Under circumstances such as these, what wonder ornament is monotonous? It could not well be otherwise. But these conditions are not in the nature of things. Ornamental design has subsided because no one asks for, cares for, or encourages, ornament. It needs only to be in the hands of an artist—not necessarily a Holbein, but just a Rhodian potter, a Persian carpet weaver, a mediæval carver, or a nameless glazier—to be worthy of its modest place in art.
Considering the costliness of good figure work and the absolute worthlessness of bad, considering the way in which glass lends itself especially to ornament, considering how in ornament the qualities most necessary to decorative effect and most characteristic of the material can be obtained, surely the wiser policy would be to do what can so readily be done. When glass lends itself so kindly to ornament it seems a sin to neglect it. Is it quite past praying for, that there may still be a future for windows merely ornamental, which shall yet satisfy the sense of beauty?
BOOK III.
CHAPTER XXVII.
THE CHARACTERISTICS OF STYLE.
What are the characteristics of the various styles in glass? How does one tell the period of a window? These are not questions that can be fully answered in the short space of a chapter, which is all that can here be devoted to it; but it may help those to whom a window tells nothing of its date, briefly to mention the characteristics according to which we class it as belonging to this period or that. With a view to conciseness and to convenience of reference it will be best to catalogue these characteristics rather than to describe them.
Any subdivision of glass into “styles” must be more or less arbitrary. One style merges into the other, and the characteristics of each overlap, so to speak. The most convenient lines of demarcation are the centuries; for, as it happens, the changes in manner do take place more or less towards the century end. The one broad distinction is between Gothic and Renaissance.

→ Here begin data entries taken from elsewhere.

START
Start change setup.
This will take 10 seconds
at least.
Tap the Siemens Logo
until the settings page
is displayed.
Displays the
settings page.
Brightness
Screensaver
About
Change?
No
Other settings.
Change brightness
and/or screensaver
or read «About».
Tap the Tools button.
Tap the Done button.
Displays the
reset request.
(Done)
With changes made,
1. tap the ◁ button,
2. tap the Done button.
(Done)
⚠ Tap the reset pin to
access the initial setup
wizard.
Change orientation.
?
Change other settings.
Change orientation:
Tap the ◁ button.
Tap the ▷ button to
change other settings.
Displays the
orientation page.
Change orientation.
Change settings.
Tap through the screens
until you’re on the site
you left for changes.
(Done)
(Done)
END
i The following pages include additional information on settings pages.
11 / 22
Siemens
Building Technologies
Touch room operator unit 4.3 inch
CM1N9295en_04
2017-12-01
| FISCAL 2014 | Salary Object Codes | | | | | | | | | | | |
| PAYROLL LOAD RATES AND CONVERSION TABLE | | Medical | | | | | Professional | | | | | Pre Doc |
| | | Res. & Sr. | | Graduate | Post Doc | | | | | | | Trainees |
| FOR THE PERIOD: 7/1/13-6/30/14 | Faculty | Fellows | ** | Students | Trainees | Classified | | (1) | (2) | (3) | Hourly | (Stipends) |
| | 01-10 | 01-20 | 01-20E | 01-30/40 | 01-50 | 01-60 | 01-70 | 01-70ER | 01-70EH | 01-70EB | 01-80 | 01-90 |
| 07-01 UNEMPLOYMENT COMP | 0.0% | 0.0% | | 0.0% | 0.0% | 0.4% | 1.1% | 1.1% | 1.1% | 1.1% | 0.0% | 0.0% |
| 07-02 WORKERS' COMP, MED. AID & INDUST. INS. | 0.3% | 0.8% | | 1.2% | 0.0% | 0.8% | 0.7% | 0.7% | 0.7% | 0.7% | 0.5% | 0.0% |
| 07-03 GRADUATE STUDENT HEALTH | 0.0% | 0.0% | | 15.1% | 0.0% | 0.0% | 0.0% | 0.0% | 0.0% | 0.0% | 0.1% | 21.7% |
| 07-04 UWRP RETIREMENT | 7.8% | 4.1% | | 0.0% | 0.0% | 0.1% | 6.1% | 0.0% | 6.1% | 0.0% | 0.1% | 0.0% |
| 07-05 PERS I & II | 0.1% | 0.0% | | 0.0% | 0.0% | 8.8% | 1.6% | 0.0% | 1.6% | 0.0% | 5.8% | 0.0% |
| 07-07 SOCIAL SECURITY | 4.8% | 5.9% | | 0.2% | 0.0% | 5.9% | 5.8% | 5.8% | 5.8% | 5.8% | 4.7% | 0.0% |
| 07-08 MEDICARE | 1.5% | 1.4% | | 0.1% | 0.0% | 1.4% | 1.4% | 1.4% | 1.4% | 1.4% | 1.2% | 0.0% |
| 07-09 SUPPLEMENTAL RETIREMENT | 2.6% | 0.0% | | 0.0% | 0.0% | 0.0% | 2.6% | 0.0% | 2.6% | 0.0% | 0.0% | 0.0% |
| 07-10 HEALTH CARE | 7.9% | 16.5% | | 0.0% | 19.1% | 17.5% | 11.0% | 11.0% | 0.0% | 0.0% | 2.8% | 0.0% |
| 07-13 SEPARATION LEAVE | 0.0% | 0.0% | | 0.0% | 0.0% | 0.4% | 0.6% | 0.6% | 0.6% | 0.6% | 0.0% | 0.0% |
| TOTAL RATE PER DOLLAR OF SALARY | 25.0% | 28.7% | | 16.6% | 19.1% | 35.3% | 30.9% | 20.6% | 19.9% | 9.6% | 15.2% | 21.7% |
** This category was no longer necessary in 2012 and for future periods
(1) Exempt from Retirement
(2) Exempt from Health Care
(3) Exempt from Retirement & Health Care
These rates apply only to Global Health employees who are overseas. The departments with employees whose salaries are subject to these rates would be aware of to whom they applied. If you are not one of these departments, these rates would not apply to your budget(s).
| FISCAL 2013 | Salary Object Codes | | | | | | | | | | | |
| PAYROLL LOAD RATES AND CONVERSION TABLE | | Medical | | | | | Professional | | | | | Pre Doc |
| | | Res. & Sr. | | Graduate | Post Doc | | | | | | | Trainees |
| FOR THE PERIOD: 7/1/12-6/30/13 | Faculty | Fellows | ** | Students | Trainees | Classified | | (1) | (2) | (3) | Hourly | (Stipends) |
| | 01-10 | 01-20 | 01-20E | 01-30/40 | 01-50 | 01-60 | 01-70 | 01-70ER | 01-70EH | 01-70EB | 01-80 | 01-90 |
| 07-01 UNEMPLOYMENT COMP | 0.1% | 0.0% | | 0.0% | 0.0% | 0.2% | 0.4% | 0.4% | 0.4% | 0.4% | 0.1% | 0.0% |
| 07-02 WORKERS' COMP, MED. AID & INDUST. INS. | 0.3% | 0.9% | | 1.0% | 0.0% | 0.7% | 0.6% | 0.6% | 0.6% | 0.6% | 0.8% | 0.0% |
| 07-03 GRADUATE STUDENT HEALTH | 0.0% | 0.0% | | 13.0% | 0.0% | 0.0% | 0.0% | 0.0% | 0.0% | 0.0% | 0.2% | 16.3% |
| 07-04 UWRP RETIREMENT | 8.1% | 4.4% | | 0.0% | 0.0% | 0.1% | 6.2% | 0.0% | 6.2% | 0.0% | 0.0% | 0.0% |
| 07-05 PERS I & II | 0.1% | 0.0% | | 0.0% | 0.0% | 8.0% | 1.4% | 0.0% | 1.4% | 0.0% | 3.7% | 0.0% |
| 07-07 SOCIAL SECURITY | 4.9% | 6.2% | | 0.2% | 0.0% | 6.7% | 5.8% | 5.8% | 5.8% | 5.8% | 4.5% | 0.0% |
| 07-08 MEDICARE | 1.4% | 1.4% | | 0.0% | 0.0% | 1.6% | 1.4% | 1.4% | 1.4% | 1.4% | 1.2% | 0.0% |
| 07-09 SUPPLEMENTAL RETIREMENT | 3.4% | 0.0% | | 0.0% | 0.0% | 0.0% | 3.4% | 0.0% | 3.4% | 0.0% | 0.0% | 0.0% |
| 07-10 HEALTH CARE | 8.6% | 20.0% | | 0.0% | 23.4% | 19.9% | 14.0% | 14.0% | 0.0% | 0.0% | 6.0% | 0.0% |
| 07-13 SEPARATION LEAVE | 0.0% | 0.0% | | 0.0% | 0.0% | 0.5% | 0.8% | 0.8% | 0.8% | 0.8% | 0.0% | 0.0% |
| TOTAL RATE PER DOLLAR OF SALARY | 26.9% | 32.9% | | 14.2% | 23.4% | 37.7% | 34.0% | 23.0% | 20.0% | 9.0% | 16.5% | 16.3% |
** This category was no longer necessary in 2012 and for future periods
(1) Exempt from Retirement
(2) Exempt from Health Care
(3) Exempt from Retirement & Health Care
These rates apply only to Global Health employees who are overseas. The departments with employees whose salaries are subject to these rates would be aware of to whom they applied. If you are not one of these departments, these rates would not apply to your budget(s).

Gothic may best be divided into three periods—viz., Thirteenth century and before, Fourteenth century, and Fifteenth century and after.
Thirteenth century glass, commonly called “Early English,” or, as the case may be, “Early French,” may as well be taken to include, for our purpose, what little remains of twelfth century or Norman work. It includes naturally Early German work, which is Romanesque and not Gothic in character.